* Your goal
Arrange these lines as a Markdown table with the columns "Row" and "Text": number each line in the first column and place the line itself in the second. Omit blank lines and leave the pictures out of the table.

* Information supplied
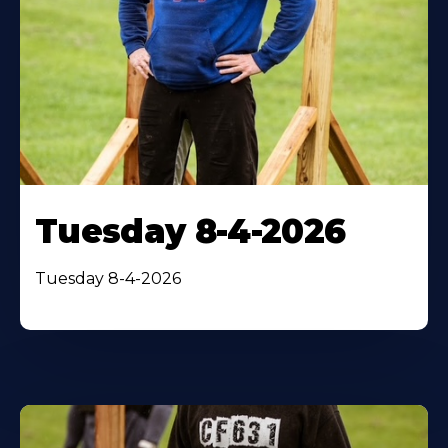
Tuesday 8-4-2026
Tuesday 8-4-2026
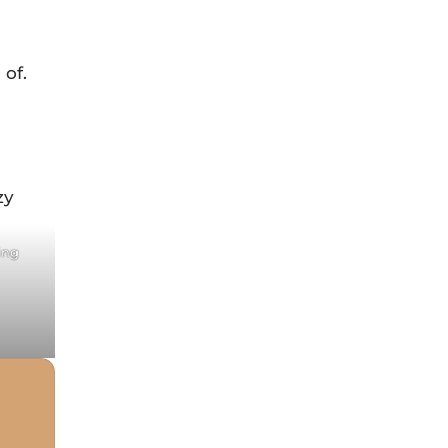
 of.
st
ing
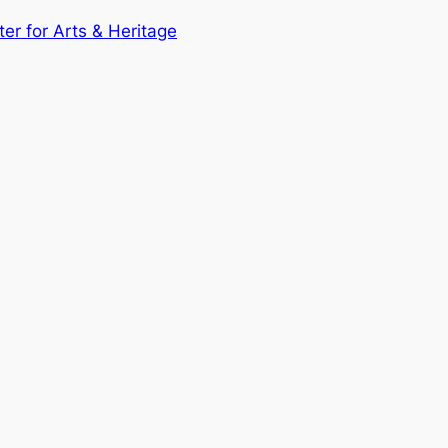
ter for Arts & Heritage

* Exercise output
| Row | Text |
|---|---|
| 1 | Tuesday 8-4-2026 |
| 2 | Tuesday 8-4-2026 |
| 3 |  of. |
| 4 | st |
| 5 | ing |
| 6 | ter for Arts & Heritage |